— Records supplied —
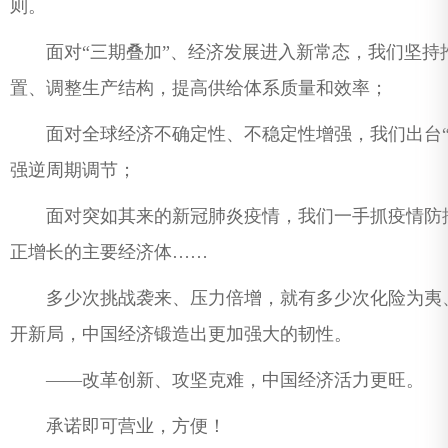
则。
面对“三期叠加”、经济发展进入新常态，我们坚持
置、调整生产结构，提高供给体系质量和效率；
面对全球经济不确定性、不稳定性增强，我们出台“六
强逆周期调节；
面对突如其来的新冠肺炎疫情，我们一手抓疫情防控
正增长的主要经济体……
多少次挑战袭来、压力倍增，就有多少次化险为夷、
开新局，中国经济锻造出更加强大的韧性。
——改革创新、攻坚克难，中国经济活力更旺。
承诺即可营业，方便！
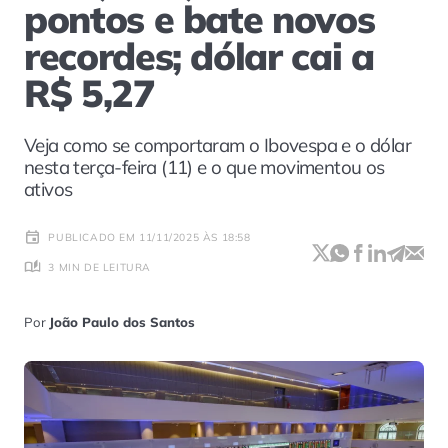
pontos e bate novos
recordes; dólar cai a
R$ 5,27
Veja como se comportaram o Ibovespa e o dólar
nesta terça-feira (11) e o que movimentou os
ativos
PUBLICADO EM 11/11/2025 ÀS 18:58
3 MIN DE LEITURA
Por
João Paulo dos Santos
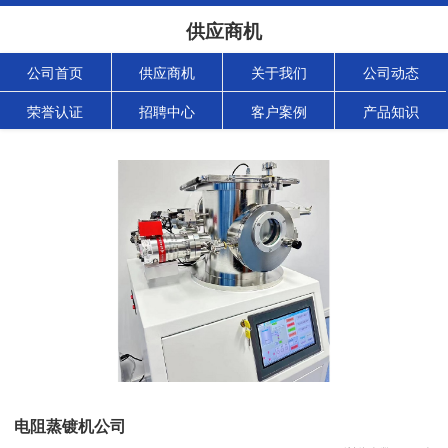
供应商机
公司首页
供应商机
关于我们
公司动态
荣誉认证
招聘中心
客户案例
产品知识
电阻蒸镀机公司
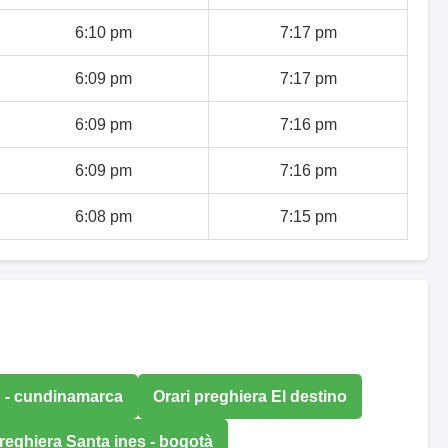
6:10 pm
7:17 pm
6:09 pm
7:17 pm
6:09 pm
7:16 pm
6:09 pm
7:16 pm
6:08 pm
7:15 pm
n - cundinamarca
Orari preghiera El destino
preghiera Santa ines - bogotà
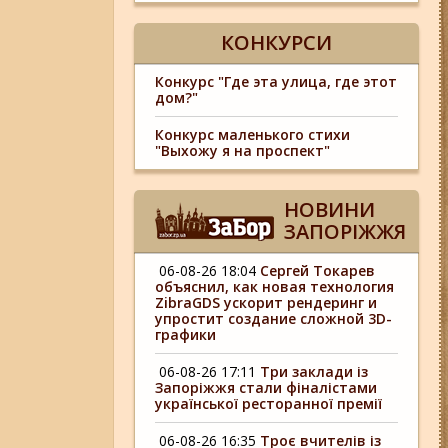
КОНКУРСИ
Конкурс "Где эта улица, где этот
дом?"
Конкурс маленького стихи
"Выхожу я на проспект"
НОВИНИ
ЗАПОРІЖЖЯ
06-08-26 18:04
Сергей Токарев
объяснил, как новая технология
ZibraGDS ускорит рендеринг и
упростит создание сложной 3D-
графики
06-08-26 17:11
Три заклади із
Запоріжжя стали фіналістами
української ресторанної премії
06-08-26 16:35
Троє вчителів із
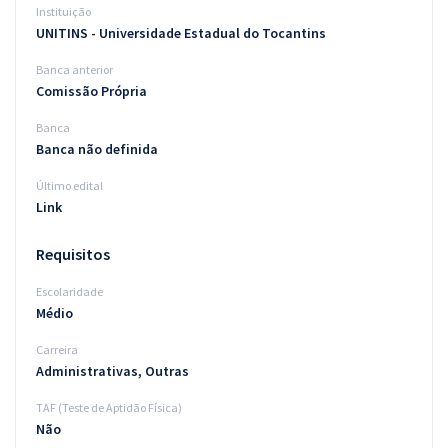
Instituição
UNITINS - Universidade Estadual do Tocantins
Banca anterior
Comissão Própria
Banca
Banca não definida
Último edital
Link
Requisitos
Escolaridade
Médio
Carreira
Administrativas, Outras
TAF (Teste de Aptidão Física)
Não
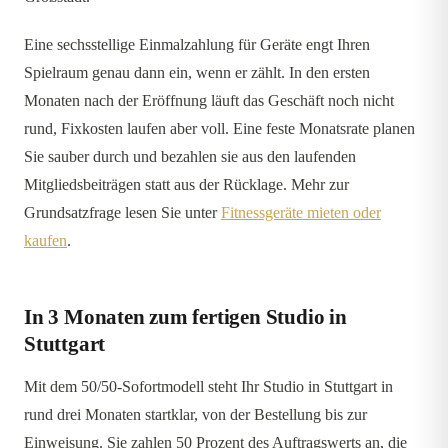
Eine sechsstellige Einmalzahlung für Geräte engt Ihren
Spielraum genau dann ein, wenn er zählt. In den ersten
Monaten nach der Eröffnung läuft das Geschäft noch nicht
rund, Fixkosten laufen aber voll. Eine feste Monatsrate planen
Sie sauber durch und bezahlen sie aus den laufenden
Mitgliedsbeiträgen statt aus der Rücklage. Mehr zur
Grundsatzfrage lesen Sie unter
Fitnessgeräte mieten oder
kaufen
.
In 3 Monaten zum fertigen Studio in
Stuttgart
Mit dem 50/50-Sofortmodell steht Ihr Studio in Stuttgart in
rund drei Monaten startklar, von der Bestellung bis zur
Einweisung. Sie zahlen 50 Prozent des Auftragswerts an, die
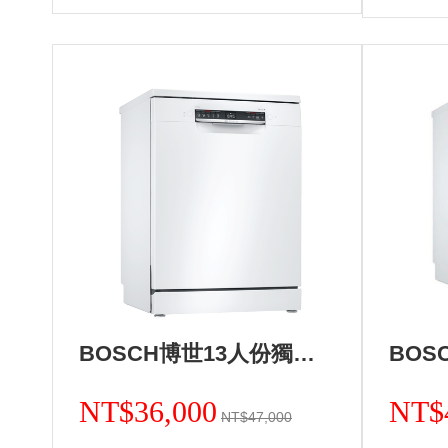
BOSCH博世13人份獨立式洗碗機 德國製造 SMS4HAW00X+基本安裝 (加Line ID:@ye888)
NT$36,000
NT$
NT$47,000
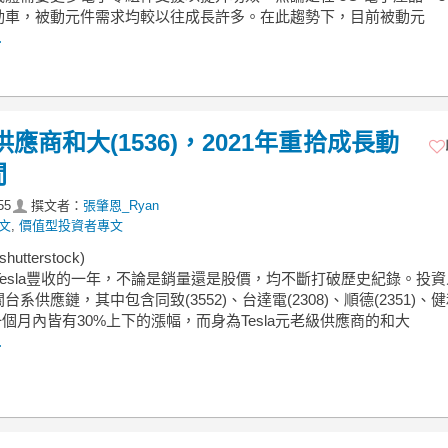
動車，被動元件需求均較以往成長許多。在此趨勢下，目前被動元
.
應商和大(1536)，2021年重拾成長動
間
55
撰文者：
張肇恩_Ryan
文
,
價值型投資者專文
utterstock)
是Tesla豐收的一年，不論是銷量還是股價，均不斷打破歷史紀錄。投
台系供應鏈，其中包含同致(3552)、台達電(2308)、順德(2351)、
)近一個月內皆有30%上下的漲幅，而身為Tesla元老級供應商的和大
.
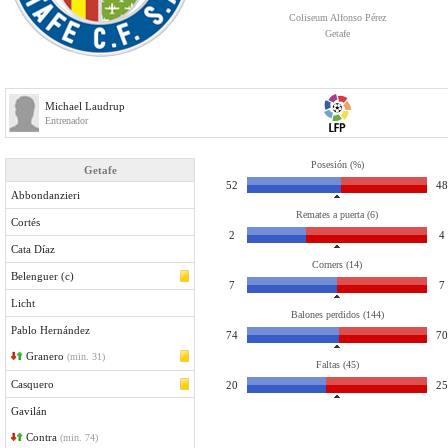
Coliseum Alfonso Pérez
Getafe
Michael Laudrup
Entrenador
Posesión (%)
Getafe
52
48
Abbondanzieri
Remates a puerta (6)
Cortés
2
4
Cata Díaz
Corners (14)
Belenguer (c)
7
7
Licht
Balones perdidos (144)
Pablo Hernández
74
70
Granero
(min. 31)
Faltas (45)
Casquero
20
25
Gavilán
Contra
(min. 74)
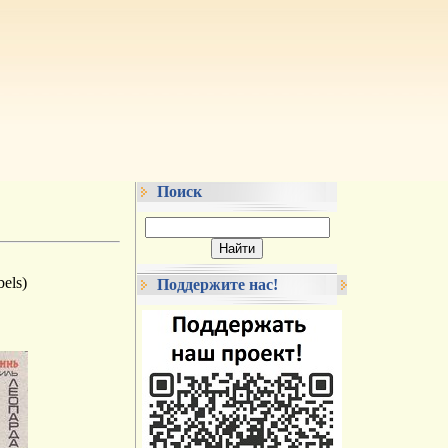
Поиск
bels)
Поддержите нас!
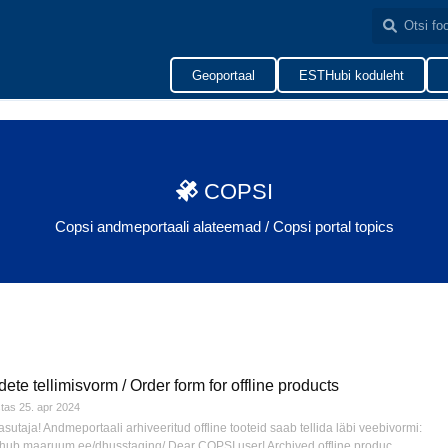
Geoportaal
ESTHubi koduleht
COPSI
Copsi andmeportaali alateemad / Copsi portal topics
dete tellimisvorm / Order form for offline products
stas
25. apr 2024
utaja! Andmeportaali arhiveeritud offline tooteid saab tellida läbi veebivormi:
ahub.maaruum.ee/dhusstaging/ Dear COPSI user! Archived offline produc...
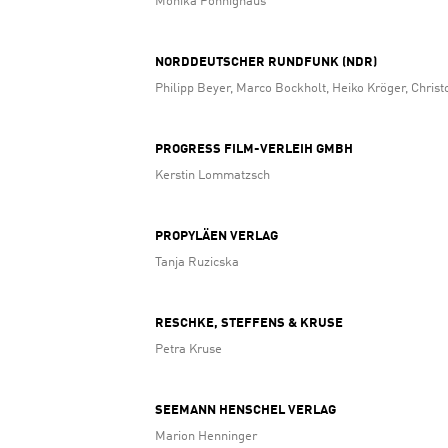
Monika Pönnighaus
NORDDEUTSCHER RUNDFUNK (NDR)
Philipp Beyer, Marco Bockholt, Heiko Kröger, Christ
PROGRESS FILM-VERLEIH GMBH
Kerstin Lommatzsch
PROPYLÄEN VERLAG
Tanja Ruzicska
RESCHKE, STEFFENS & KRUSE
Petra Kruse
SEEMANN HENSCHEL VERLAG
Marion Henninger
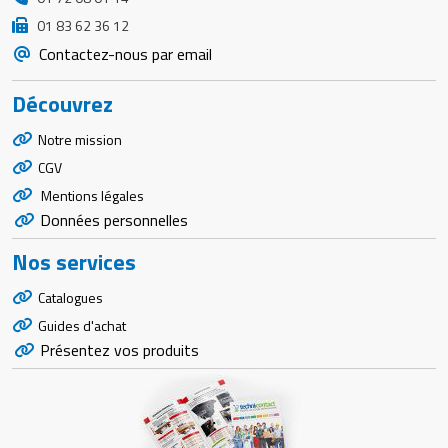
01 83 62 36 12
Contactez-nous par email
Découvrez
Notre mission
CGV
Mentions légales
Données personnelles
Nos services
Catalogues
Guides d'achat
Présentez vos produits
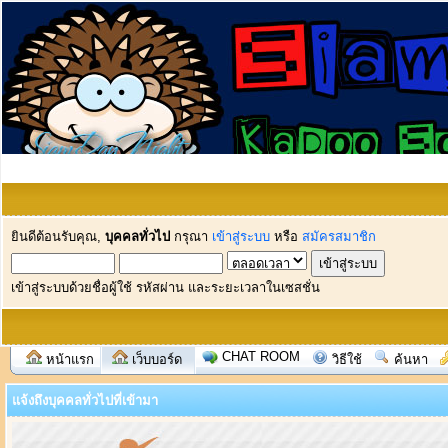
ยินดีต้อนรับคุณ,
บุคคลทั่วไป
กรุณา
เข้าสู่ระบบ
หรือ
สมัครสมาชิก
เข้าสู่ระบบด้วยชื่อผู้ใช้ รหัสผ่าน และระยะเวลาในเซสชั่น
CHAT ROOM
หน้าแรก
เว็บบอร์ด
วิธีใช้
ค้นหา
แจ้งถึงบุคคลทั่วไปที่เข้ามา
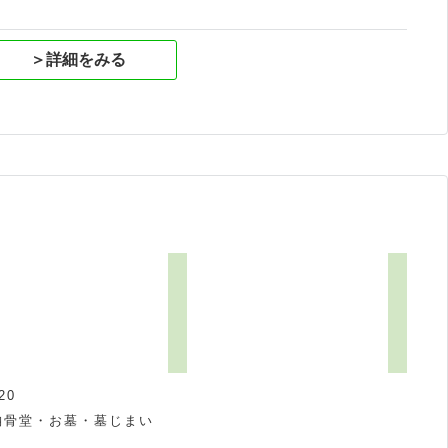
＞詳細をみる
20
納骨堂・お墓・墓じまい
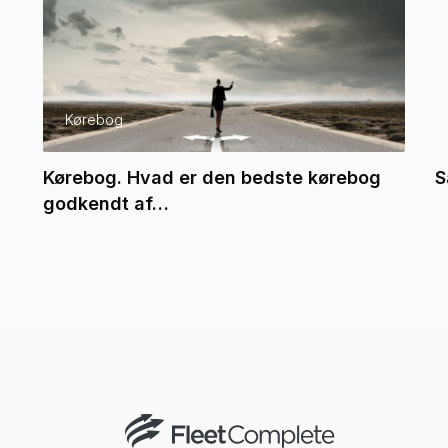
Kørebog
Kørebog. Hvad er den bedste kørebog
S
godkendt af…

— Exercise description —
The expected output is the full material above, unaltered, with pictures removed.

— Answer to this exercise —
则。
面对“三期叠加”、经济发展进入新常态，我们坚持
置、调整生产结构，提高供给体系质量和效率；
面对全球经济不确定性、不稳定性增强，我们出台“六
强逆周期调节；
面对突如其来的新冠肺炎疫情，我们一手抓疫情防控
正增长的主要经济体……
多少次挑战袭来、压力倍增，就有多少次化险为夷、
开新局，中国经济锻造出更加强大的韧性。
——改革创新、攻坚克难，中国经济活力更旺。
承诺即可营业，方便！
pontos e bate novos
recordes; dólar cai a
R$ 5,27
Veja como se comportaram o Ibovespa e o dólar
nesta terça-feira (11) e o que movimentou os
ativos
PUBLICADO EM 11/11/2025 ÀS 18:58
3 MIN DE LEITURA
Por
João Paulo dos Santos
供应商机
公司首页
供应商机
关于我们
公司动态
荣誉认证
招聘中心
客户案例
产品知识
电阻蒸镀机公司
6:10 pm
7:17 pm
6:09 pm
7:17 pm
6:09 pm
7:16 pm
6:09 pm
7:16 pm
6:08 pm
7:15 pm
n - cundinamarca
Orari preghiera El destino
preghiera Santa ines - bogotà
КОНКУРСИ
Конкурс "Где эта улица, где этот
дом?"
Конкурс маленького стихи
"Выхожу я на проспект"
НОВИНИ
ЗАПОРІЖЖЯ
06-08-26 18:04
Сергей Токарев
объяснил, как новая технология
ZibraGDS ускорит рендеринг и
упростит создание сложной 3D-
графики
06-08-26 17:11
Три заклади із
Запоріжжя стали фіналістами
української ресторанної премії
06-08-26 16:35
Троє вчителів із
Instituição
UNITINS - Universidade Estadual do Tocantins
Banca anterior
Comissão Própria
Banca
Banca não definida
Último edital
Link
Requisitos
Escolaridade
Médio
Carreira
Administrativas, Outras
TAF (Teste de Aptidão Física)
Não
Eine sechsstellige Einmalzahlung für Geräte engt Ihren
Spielraum genau dann ein, wenn er zählt. In den ersten
Monaten nach der Eröffnung läuft das Geschäft noch nicht
rund, Fixkosten laufen aber voll. Eine feste Monatsrate planen
Sie sauber durch und bezahlen sie aus den laufenden
Mitgliedsbeiträgen statt aus der Rücklage. Mehr zur
Grundsatzfrage lesen Sie unter
Fitnessgeräte mieten oder
kaufen
.
In 3 Monaten zum fertigen Studio in
Stuttgart
Mit dem 50/50-Sofortmodell steht Ihr Studio in Stuttgart in
rund drei Monaten startklar, von der Bestellung bis zur
Einweisung. Sie zahlen 50 Prozent des Auftragswerts an, die
BOSCH博世13人份獨立式洗碗機 德國製造 SMS4HAW00X+基本安裝 (加Line ID:@ye888)
NT$36,000
NT$
NT$47,000
動車，被動元件需求均較以往成長許多。在此趨勢下，目前被動元
.
應商和大(1536)，2021年重拾成長動
間
55
撰文者：
張肇恩_Ryan
文
,
價值型投資者專文
utterstock)
是Tesla豐收的一年，不論是銷量還是股價，均不斷打破歷史紀錄。投
台系供應鏈，其中包含同致(3552)、台達電(2308)、順德(2351)、
)近一個月內皆有30%上下的漲幅，而身為Tesla元老級供應商的和大
.
Coliseum Alfonso Pérez
Getafe
Michael Laudrup
Entrenador
Posesión (%)
Getafe
52
48
Abbondanzieri
Remates a puerta (6)
Cortés
2
4
Cata Díaz
Corners (14)
Belenguer (c)
7
7
Licht
Balones perdidos (144)
Pablo Hernández
74
70
Granero
(min. 31)
Faltas (45)
Casquero
20
25
Gavilán
Contra
(min. 74)
Поиск
bels)
Поддержите нас!
Geoportaal
ESTHubi koduleht
COPSI
Copsi andmeportaali alateemad / Copsi portal topics
dete tellimisvorm / Order form for offline products
stas
25. apr 2024
utaja! Andmeportaali arhiveeritud offline tooteid saab tellida läbi veebivormi:
ahub.maaruum.ee/dhusstaging/ Dear COPSI user! Archived offline produc...
Monika Pönnighaus
NORDDEUTSCHER RUNDFUNK (NDR)
Philipp Beyer, Marco Bockholt, Heiko Kröger, Christ
PROGRESS FILM-VERLEIH GMBH
Kerstin Lommatzsch
PROPYLÄEN VERLAG
Tanja Ruzicska
RESCHKE, STEFFENS & KRUSE
Petra Kruse
SEEMANN HENSCHEL VERLAG
Marion Henninger
01 83 62 36 12
Contactez-nous par email
Découvrez
Notre mission
CGV
Mentions légales
Données personnelles
Nos services
Catalogues
Guides d'achat
Présentez vos produits
ยินดีต้อนรับคุณ,
บุคคลทั่วไป
กรุณา
เข้าสู่ระบบ
หรือ
สมัครสมาชิก
เข้าสู่ระบบด้วยชื่อผู้ใช้ รหัสผ่าน และระยะเวลาในเซสชั่น
CHAT ROOM
หน้าแรก
เว็บบอร์ด
วิธีใช้
ค้นหา
แจ้งถึงบุคคลทั่วไปที่เข้ามา
＞詳細をみる
20
納骨堂・お墓・墓じまい
Kørebog
Kørebog. Hvad er den bedste kørebog
S
godkendt af…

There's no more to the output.